Toute sa vie, Corben dessina des unheroes, des "autre-chose-qu'un-héros" cousins de Razar the Unhero (là, les traductions françaises, "Razar le lâche" et "Razar, l'homme qui n'aimait pas les héros" sont nettement à côté de la plaque).
Corben avait bien regardé ce qu'avaient fait ses devanciers dans ses genres favoris (de Roy Krenkel à Joe Kubert, de Virgil Finlay à Frank Frazetta), il avait médité les leçons des grands directeurs de la photo (de ceux de la UFA à ceux de la Hammer), et il avait décidé qu'il ferait aussi bien qu'eux, mais tout à sa façon, pas comme tout le monde.
Méticuleusement.
Il n'avait pas son pareil pour décider lesquels, d'entre les modelés, d'entre les matières, serait le mieux rendu par un entrelacs de petits traits, lesquels par une trame mécanique ou une éclaboussure d'encre noire. Sans égal pour sa maîtrise du noir et blanc, il n'était pas moins perfectionniste pour la couleur: il était même connu, dans les années 70-80 (on n'avait pas d'outils informatiques en ce temps-là), pour faire lui-même, à la main, la séparation des couleurs sur ses illustrations, avant de les envoyer chez le photograveur. Perfectionniste, ses derniers albums démontrent qu'il l'a été jusqu'au bout.
Sur actuabd, Jean-Mathieu Méon avait assez bien résumé sa carrière en 2018.

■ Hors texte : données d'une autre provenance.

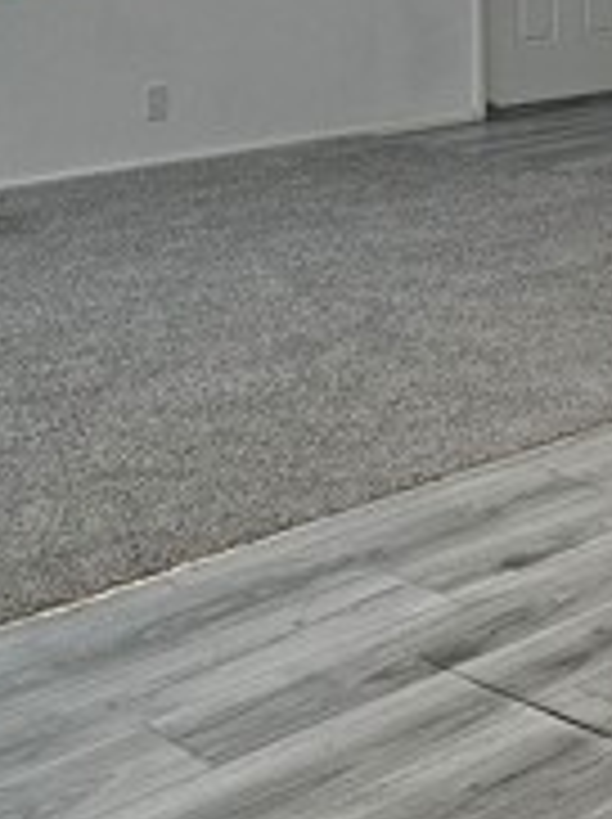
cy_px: 14
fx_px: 1914
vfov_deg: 23.2
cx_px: 958
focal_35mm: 81
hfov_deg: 16.3
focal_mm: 6.3
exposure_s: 1/120
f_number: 1.7
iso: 200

Et vous trouverez une bibliographie assez exhaustive sur Muuta.
Sur le blog de Li-An, le billet du 16 décembre contient un bel hommage à Corben et, dans les archives, un autre billet détaillait (plus que je ne l'ai fait ci-dessus) sa technique de mise en couleurs.
"Qu’ajouter de plus si ce n’est qu’il va nous manquer."